[lahvak]

I don't know, I hear this argument a lot, but it does not make any sense to me. With `foldl1 (||) (map ($x) tests)`, my guess is that I am folding an operation denoted by || (my guess is or?) over some sort of collection that was obtained by mapping some function denoted by $x over what must be another collection called tests. I have been staring at the javascript example for like 5 minutes and I think I know what it does, but I am still confused by it.

[linkdd]

`every()` returns true if every item in a collection verify a predicate (this is the `foldl1 (||)` part of the example).

`map()` applies a function to every item in a collection and returns a new collection.

What I confuses me about the Haskell example is `$x`. Where does it come from? why isn't it referenced anywhere afterwards? Is the `$` an operator of some sort that names a variable in the later block? Why is it `tests` and not `$tests` then?

[tome]

`($x)` could equivalently have been written `\f -> f x`, which would have been a bit clearer.

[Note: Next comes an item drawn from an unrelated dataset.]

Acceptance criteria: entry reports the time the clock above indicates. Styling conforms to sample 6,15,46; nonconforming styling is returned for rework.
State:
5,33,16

In general in Haskell if you have an infix operator `OP` then `(OP x)` means the same thing as `\y -> y OP x`. (Additionally in this case you need to know that `$` is defined by `f $ x = f x`.)

[linkdd]

Thank you for your clarification.

And I just re-read my example in JS and I've made a TERRIBLE mistake ^^

`.every()` would be `foldl1 (&&)`, I would need `.some()` instead to have the correct behavior.